Pagi itu, Dokter Anggia, baru saja selesai melakukan kunjungan pertamanya. Aku datang menghampiri. Membawakan secangkir lemon tea hangat tanpa gula dan beberapa potong roti bakar untuk Dokter Anggia.
Dokter Anggia duduk seraya membuat catatan penting di buku sakunya.
“Diminum dulu.” Aku mengulurkan cangkir perlahan.
Dokter Anggia menoleh, menyambut dan mengisapnya sedikit kemudian meletakkannya di meja setelah ia menyimpan catatan miliknya di atas pangkuannya.
“Bagaimana?” tanyaku dengan suara hampir terdengar seperti berbisik.
“Baik-baik saja kan?” Aku memastikan. Duduk berseberangan dengan Dokter Anggia.
Dokter Anggia menggeleng pelan. “Aku sering mendapati seseorang seperti Rama.”
“Denial.”
“Maksudnya? Rama menolak?” tanyaku menerka.
Perempuan berjas putih mengangguk. “Tiga puluh menit. Rama tak mampu bicara apapun.”
“Tapi aku bisa melihat di kedua matanya menyimpan banyak kesedihan dan rasa bersalah.”
“Orang seperti Rama ini sering aku temui. Biasanya itu terjadi karena mereka sangat terpukul dengan rasa penyesalannya.”

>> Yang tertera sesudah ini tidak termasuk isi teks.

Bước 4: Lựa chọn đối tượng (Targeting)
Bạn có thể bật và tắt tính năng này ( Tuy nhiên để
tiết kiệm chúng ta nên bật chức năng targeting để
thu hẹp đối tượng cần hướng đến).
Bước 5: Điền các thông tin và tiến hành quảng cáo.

“Apa kamu tahu sesuatu hal?” tanya Dokter Anggia membuka kembali catatannya.
Aku menggeleng sembari berpikir. Mengingat hari-hari yang sudah berlalu.
“Apa Rama pernah membuatmu kecewa? membuat kepercayaanmu hilang? Mungkin?”
“Seingatku…” Aku menggeleng lemah.
"Atau ... Justeru kamu yang telah membuat Rama kecewa, Sinta?" Dokter Anggia menatap sinis padaku.